The Scottish Mail on Sunday

The investment trust for when going gets tough FUND FOCUS

- By Jeff Prestridge

INVESTMENT trust Personal Assets is a rare breed. Unlike the vast majority of rivals, its overriding objective is to preserve the wealth of shareholde­rs, even if it means compromisi­ng returns when stock markets are advancing.

This emphasis on wealth preservati­on explains why the £896 million trust invariably comprises an eclectic mix of equities, cash and index-linked Government securities. It is also the main reason why exposure to equities – 36 per cent – is at a nine-year low because manager Sebastian Lyon believes stock markets are heading for some difficult months.

Unlike most other fund managers, Lyon has no compunctio­n when it comes to selling equities within the trust and holding slugs of cash. ‘It is all about minimising drawdown,’ he says. ‘If an equity slips 25 per cent in value, it needs to bounce 33 per cent to get back to the price it was at before the fall.’

For example a £100 investment that falls 25 per cent to £75 must rise by £25 – a third of £75 – to get back to £100. Lyon says: ‘To avoid that, if we think a company’s valuation is too high – or valuations generally are inflated – we would rather step off, even it means getting out too early and missing out on any continued upside. We then invest again when valuations look attractive.’

The result is a trust that in relative terms performs better when the going gets tough than when markets are roaring ahead. This explains why in the past year its share price has performed slightly better than the FTSE All-Share Index but over the past five and ten years it has underperfo­rmed – delivering respective returns of 29 per cent and 124 per cent, compared to 31 per cent and 171 per cent for the index.

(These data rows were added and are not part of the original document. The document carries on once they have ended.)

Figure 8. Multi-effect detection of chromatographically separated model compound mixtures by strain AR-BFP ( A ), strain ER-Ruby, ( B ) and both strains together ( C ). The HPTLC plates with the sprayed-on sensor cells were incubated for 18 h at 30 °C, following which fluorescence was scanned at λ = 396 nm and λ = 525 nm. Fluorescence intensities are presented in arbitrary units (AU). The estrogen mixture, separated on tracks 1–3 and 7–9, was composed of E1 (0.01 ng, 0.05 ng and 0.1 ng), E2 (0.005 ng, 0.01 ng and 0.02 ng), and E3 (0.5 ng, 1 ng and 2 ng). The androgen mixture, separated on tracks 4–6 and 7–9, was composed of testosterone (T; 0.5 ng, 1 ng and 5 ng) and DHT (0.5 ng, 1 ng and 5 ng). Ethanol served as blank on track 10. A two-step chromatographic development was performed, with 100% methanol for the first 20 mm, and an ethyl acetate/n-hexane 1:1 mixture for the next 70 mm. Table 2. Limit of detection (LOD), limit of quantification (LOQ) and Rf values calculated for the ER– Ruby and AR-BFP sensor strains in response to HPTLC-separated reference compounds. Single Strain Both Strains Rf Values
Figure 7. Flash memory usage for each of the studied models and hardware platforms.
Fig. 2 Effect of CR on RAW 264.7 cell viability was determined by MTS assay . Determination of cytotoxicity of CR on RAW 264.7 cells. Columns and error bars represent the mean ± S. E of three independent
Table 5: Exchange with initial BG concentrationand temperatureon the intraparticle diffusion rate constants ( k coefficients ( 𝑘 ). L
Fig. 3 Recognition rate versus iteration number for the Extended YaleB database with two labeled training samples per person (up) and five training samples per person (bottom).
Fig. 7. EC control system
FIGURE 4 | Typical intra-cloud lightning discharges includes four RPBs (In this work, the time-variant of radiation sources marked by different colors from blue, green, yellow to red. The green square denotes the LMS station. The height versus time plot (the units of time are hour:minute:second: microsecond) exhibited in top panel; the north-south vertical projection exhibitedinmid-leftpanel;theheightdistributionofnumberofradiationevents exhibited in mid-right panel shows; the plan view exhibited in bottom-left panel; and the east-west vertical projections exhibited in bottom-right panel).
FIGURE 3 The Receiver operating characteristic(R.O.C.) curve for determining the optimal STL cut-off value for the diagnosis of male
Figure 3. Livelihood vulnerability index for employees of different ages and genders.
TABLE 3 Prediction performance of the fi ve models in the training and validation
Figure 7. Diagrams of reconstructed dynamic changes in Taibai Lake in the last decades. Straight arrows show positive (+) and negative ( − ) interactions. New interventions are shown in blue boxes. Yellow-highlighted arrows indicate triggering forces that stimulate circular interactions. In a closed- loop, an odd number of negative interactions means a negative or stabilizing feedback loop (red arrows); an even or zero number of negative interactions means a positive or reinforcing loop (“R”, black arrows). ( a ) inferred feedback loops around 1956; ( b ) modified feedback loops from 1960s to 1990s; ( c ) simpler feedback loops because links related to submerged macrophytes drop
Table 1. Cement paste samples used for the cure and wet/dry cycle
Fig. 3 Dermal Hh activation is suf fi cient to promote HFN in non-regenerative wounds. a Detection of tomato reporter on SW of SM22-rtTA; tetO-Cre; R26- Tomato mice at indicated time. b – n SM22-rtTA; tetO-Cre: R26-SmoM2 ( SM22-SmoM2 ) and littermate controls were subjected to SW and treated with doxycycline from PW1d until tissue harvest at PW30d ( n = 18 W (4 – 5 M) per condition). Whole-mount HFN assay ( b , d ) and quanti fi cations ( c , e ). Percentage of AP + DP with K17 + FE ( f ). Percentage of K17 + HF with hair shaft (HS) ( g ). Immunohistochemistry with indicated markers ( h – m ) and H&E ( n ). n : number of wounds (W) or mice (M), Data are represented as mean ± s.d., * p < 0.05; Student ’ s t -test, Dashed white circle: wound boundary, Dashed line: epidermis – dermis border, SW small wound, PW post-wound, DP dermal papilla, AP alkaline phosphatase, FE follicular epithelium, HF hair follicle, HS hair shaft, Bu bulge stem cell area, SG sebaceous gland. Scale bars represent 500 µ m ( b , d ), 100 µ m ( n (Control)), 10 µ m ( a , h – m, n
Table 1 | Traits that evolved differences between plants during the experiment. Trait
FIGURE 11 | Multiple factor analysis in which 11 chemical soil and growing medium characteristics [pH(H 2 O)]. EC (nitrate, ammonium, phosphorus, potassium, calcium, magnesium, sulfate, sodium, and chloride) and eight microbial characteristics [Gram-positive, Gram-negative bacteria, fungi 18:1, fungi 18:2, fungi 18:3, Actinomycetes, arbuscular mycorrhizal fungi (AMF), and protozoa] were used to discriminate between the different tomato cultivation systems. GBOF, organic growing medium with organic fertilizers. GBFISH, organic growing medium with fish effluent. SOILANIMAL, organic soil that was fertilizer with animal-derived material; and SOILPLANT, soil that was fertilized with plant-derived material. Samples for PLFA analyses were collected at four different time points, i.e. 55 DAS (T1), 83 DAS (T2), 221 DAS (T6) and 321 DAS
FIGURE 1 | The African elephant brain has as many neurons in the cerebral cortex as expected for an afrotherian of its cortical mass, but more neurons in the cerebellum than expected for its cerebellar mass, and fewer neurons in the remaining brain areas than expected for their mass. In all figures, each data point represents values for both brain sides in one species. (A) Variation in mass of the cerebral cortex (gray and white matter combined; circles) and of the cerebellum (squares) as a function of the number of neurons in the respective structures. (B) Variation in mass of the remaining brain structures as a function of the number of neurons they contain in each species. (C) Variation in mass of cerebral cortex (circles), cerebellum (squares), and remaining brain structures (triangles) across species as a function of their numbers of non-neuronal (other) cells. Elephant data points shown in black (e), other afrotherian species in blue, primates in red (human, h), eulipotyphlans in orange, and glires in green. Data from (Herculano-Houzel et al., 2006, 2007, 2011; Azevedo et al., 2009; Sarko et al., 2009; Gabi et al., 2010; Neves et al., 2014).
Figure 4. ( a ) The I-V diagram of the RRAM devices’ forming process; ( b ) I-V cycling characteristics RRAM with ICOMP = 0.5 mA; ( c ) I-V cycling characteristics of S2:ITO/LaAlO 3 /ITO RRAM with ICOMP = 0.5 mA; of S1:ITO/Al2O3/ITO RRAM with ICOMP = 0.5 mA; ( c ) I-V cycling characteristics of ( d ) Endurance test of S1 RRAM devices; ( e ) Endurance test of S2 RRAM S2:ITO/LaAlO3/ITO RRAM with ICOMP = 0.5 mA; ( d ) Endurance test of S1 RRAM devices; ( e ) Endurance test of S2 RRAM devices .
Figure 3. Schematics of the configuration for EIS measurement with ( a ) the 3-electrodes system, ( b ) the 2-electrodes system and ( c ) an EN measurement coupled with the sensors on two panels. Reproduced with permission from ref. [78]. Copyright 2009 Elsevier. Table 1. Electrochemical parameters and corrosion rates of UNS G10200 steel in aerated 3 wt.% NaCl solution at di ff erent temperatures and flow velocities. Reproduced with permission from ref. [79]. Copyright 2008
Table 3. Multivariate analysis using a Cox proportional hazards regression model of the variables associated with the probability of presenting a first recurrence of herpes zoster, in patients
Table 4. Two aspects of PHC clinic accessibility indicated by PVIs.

This year, Lyon has been trimming the trust’s equity holdings, taking profits on stocks such as US medical technology company Becton Dickinson while gently reducing stakes in others such as Microsoft (the trust’s largest holding).

Although Lyon rules out another 2008-like financial crisis, he argues that market disruption – not banking crises – will be the order of the day. He says: ‘The market correction­s in February 2018 were a wake-up call. This month we have seen more of the same, not just in emerging markets but in the UK and US. Indeed, until recently the US market was very much the last man standing. But with interest rates rising, these are now counteract­ing the positive impact of President Trump’s tax cuts.’

Over the coming months, he envisages the trust’s equity exposure reducing maybe a fraction more, but not down to the zero level it was at in the run-up to the financial crisis in 2007 and 2008.

Lyon believes falling bond and equity prices – against a backdrop of rising interest rates – present a dilemma for many investors brought up on the virtues of asset diversific­ation. It explains why Personal Assets has more of its portfolio invested in inflation-linked rather than fixed interest bonds. The trust also has exposure to gold.

Lyon has been investment adviser to Personal Assets since October 2009, taking over management of the trust’s assets in the wake of the death of its founder Ian Rushbrook.

He says: ‘It was Ian who reposition­ed the trust in the 1990s from one based on stock picking to a fund making key asset allocation decisions.

‘And it was Ian who adopted the mantra of building a trust designed to enable shareholde­rs to be confident any wealth tied up in the fund would grow in real terms.’

It is a mantra Lyon is determined to uphold.